Beyond the overall problem of defining accuracy, the first chart and its analysis is seriously flawed: it is very misleading to chart two different value types next each other with the same y-axis, a leading indicator is not always visible with the naked eye, and five outcomes does not make a scientific analysis. First, the author charts two very different values types, that both run from 0 to 100, next to each other with the same y-axis. This could lead to some readers thinking they were indexing the same things. Again, the polls are current voter intention or support and the prediction markets are probability of victory. Second, just because the author does not see one leading the other with the naked eye, does not mean it is true. I would suggest some form of time-series regressions (again accounting for the different value types). Third, this is just five outcomes and basically hinges on Trump winning. If Trump had lost (which I contend was a non-negligible probability for most of the run-up to the voting), polls would have been very bad a predicting (but, again, possibly correct at reflecting the voter’s support for Trump at that point in time).

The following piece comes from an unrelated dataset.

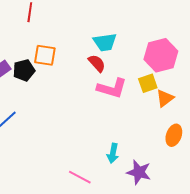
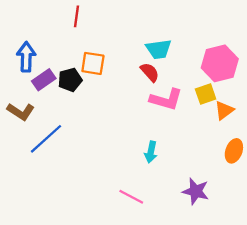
cyan arrow: (113, 153) -> (151, 152), moved

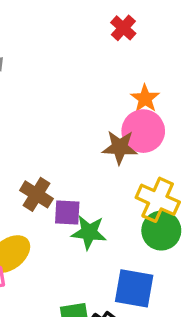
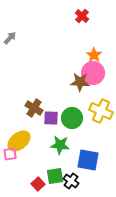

Prediction markets should, and do, have very little value in predicting vote share; the second chart does not recognize this fundamental aspect of a probability relative to a poll share (I demonstrate that here). If a candidate is going to win by 10 or 20 points, she is going to have a 100% probability of victory, but will hopefully be 10 or 20 points up in the polls respectively. It is possible for a candidate to be likely to win by just 2 or 3 percentage points, but the markets show 100% if there is a lot available information on the electorate. Further, a candidate may be likely to win by 10 points, but with low information, the markets on go to 70% or 80%. A prediction market, built on the binary outcome of winning or losing, is not designed to show by how much. Polling is designed to show that. Thus, it is completely unsurprising that polling is more predictive of vote share than prediction markets.
Prediction markets and polls both did well at their respective tasks this election cycle; but, prediction markets were more useful to most people. First, the election eve accuracy was similar for the contests that both did. Second, prediction markets covered about 50% more contests (smaller races and caucuses, probably hard to predict) and were similarly accurate in these extra contests. Third, prediction markets start much earlier on average; this is especially important when studying how early contests affect later contests. Fourth, prediction markets (represented by my site, PredictWise) avoided the major errors of poll-based forecasts like FiveThirtyEight.
I spend a lot of time studying both polls and prediction markets. Researchers should understand that these are two different ways of engaging people with questions about elections, different: audiences, questions, incentives, and aggregation. These differences should be examined for what they are, which is a great tool for us to learn about data collection and aggregation in its many forms.